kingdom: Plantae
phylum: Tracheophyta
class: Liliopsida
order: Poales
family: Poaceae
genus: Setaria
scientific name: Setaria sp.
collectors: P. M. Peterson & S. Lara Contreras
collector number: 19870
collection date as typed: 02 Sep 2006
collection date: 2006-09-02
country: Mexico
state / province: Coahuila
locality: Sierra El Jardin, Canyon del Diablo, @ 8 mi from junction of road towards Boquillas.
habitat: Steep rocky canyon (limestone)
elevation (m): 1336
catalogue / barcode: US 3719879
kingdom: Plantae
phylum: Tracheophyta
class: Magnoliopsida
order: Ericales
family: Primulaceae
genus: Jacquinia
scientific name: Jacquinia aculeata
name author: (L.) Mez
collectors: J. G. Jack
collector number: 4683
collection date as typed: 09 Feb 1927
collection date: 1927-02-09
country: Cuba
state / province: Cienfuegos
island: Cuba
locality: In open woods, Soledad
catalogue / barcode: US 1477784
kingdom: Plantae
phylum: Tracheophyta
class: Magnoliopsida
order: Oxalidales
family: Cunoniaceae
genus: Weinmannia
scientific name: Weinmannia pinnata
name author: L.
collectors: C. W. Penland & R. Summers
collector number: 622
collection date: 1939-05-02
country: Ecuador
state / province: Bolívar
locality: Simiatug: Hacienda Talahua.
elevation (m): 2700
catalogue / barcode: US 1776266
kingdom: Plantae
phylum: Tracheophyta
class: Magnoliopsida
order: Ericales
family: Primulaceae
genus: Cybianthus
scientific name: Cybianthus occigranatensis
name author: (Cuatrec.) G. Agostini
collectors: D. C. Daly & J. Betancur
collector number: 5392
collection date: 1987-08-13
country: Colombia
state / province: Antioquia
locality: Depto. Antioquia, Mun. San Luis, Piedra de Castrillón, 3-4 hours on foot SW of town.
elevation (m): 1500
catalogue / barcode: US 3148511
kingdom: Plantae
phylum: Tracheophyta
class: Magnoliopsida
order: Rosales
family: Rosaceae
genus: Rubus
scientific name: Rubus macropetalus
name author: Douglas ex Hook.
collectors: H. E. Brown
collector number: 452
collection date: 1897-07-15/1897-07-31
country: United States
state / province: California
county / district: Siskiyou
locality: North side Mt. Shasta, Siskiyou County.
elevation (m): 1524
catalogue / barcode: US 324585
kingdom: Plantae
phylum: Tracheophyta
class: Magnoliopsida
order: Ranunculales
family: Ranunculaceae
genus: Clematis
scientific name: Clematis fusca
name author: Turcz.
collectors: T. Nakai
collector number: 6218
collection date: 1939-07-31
********************
# The task
Reproduce every entry above line by line, with no change to any word, number, or punctuation mark.

# Solution for this problem
kingdom: Plantae
phylum: Tracheophyta
class: Liliopsida
order: Poales
family: Poaceae
genus: Setaria
scientific name: Setaria sp.
collectors: P. M. Peterson & S. Lara Contreras
collector number: 19870
collection date as typed: 02 Sep 2006
collection date: 2006-09-02
country: Mexico
state / province: Coahuila
locality: Sierra El Jardin, Canyon del Diablo, @ 8 mi from junction of road towards Boquillas.
habitat: Steep rocky canyon (limestone)
elevation (m): 1336
catalogue / barcode: US 3719879
kingdom: Plantae
phylum: Tracheophyta
class: Magnoliopsida
order: Ericales
family: Primulaceae
genus: Jacquinia
scientific name: Jacquinia aculeata
name author: (L.) Mez
collectors: J. G. Jack
collector number: 4683
collection date as typed: 09 Feb 1927
collection date: 1927-02-09
country: Cuba
state / province: Cienfuegos
island: Cuba
locality: In open woods, Soledad
catalogue / barcode: US 1477784
kingdom: Plantae
phylum: Tracheophyta
class: Magnoliopsida
order: Oxalidales
family: Cunoniaceae
genus: Weinmannia
scientific name: Weinmannia pinnata
name author: L.
collectors: C. W. Penland & R. Summers
collector number: 622
collection date: 1939-05-02
country: Ecuador
state / province: Bolívar
locality: Simiatug: Hacienda Talahua.
elevation (m): 2700
catalogue / barcode: US 1776266
kingdom: Plantae
phylum: Tracheophyta
class: Magnoliopsida
order: Ericales
family: Primulaceae
genus: Cybianthus
scientific name: Cybianthus occigranatensis
name author: (Cuatrec.) G. Agostini
collectors: D. C. Daly & J. Betancur
collector number: 5392
collection date: 1987-08-13
country: Colombia
state / province: Antioquia
locality: Depto. Antioquia, Mun. San Luis, Piedra de Castrillón, 3-4 hours on foot SW of town.
elevation (m): 1500
catalogue / barcode: US 3148511
kingdom: Plantae
phylum: Tracheophyta
class: Magnoliopsida
order: Rosales
family: Rosaceae
genus: Rubus
scientific name: Rubus macropetalus
name author: Douglas ex Hook.
collectors: H. E. Brown
collector number: 452
collection date: 1897-07-15/1897-07-31
country: United States
state / province: California
county / district: Siskiyou
locality: North side Mt. Shasta, Siskiyou County.
elevation (m): 1524
catalogue / barcode: US 324585
kingdom: Plantae
phylum: Tracheophyta
class: Magnoliopsida
order: Ranunculales
family: Ranunculaceae
genus: Clematis
scientific name: Clematis fusca
name author: Turcz.
collectors: T. Nakai
collector number: 6218
collection date: 1939-07-31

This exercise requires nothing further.